“Why do you seek the living one among the dead? He is not here, but He has been raised.” The death of Jesus had shaken the faith of the apostles; everything seemed over, all their expectations had crumbled, and their hopes had died. However, in the gloom of darkness and in the midst of uncertainty, something happened that changed their lives and their understanding of Jesus and His mission. Yes, the tomb was empty, not because the body had been stolen, but because Jesus had risen from the dead. The disciples encountered the Risen Lord, not as a spirit, but as a Living Person that they had known and shared fellowship with in the weeks and years before the events of Good Friday. Their encounter with the Risen Lord became stronger when the women received a command to go to Galilee and tell the disciples what they had seen and witnessed: that Jesus had suffered and died and had risen.

- **Given material**
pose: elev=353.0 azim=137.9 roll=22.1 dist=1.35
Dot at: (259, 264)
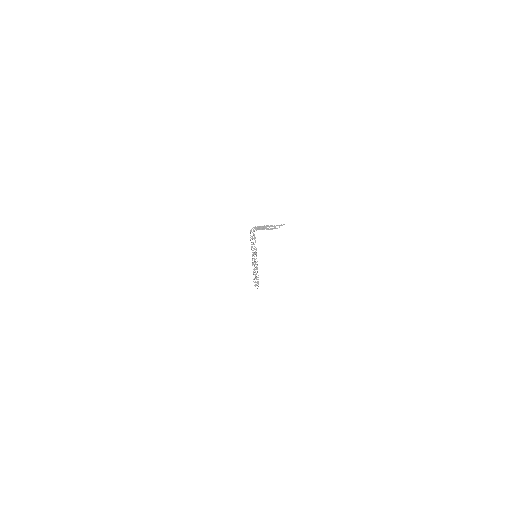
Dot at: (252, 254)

- **Exercises**
A. Decide whether each statement matches the resurrection passage, answering yes or no and quoting the words of the passage that settle it: (i) the tomb was empty because the body had been stolen; (ii) the disciples met the Risen Lord as a spirit; (iii) the women were told to go to Galilee.
B. Pick up the resurrection passage after its last sentence and keep writing.

- **Answers given**
A.
(i) No: "not because the body had been stolen, but because Jesus had risen from the dead"
(ii) No: "not as a spirit, but as a Living Person"
(iii) Yes: "the women received a command to go to Galilee and tell the disciples what they had seen and witnessed"

B.
Galilee is an important place in the Gospels. Galilee is the place where the apostles were first called, where everything began. The apostles walked around and worked on the Sea of Galilee. When Jesus first called them, they left everything and to follow Him. Galilee is where Jesus asked His disciples to return to when He rose from the dead. To “return to Galilee” means to reread everything on the basis of the cross and victory, to reread everything starting from the end, which is a new beginning, which resulted from this supreme act of love.
For each of us, too, there is a “Galilee” at the origin of our journey with Jesus. To “go to Galilee” means something beautiful; it means rediscovering our baptism as a living fountainhead, drawing new energy from the sources of our faith and our Christian experience. “Returning to Galilee” means understanding and experiencing the Risen Lord in our hearts and bearing witness to Him. It also means to rekindle the fire we received in baptism and to grow in a deeper relationship with Him.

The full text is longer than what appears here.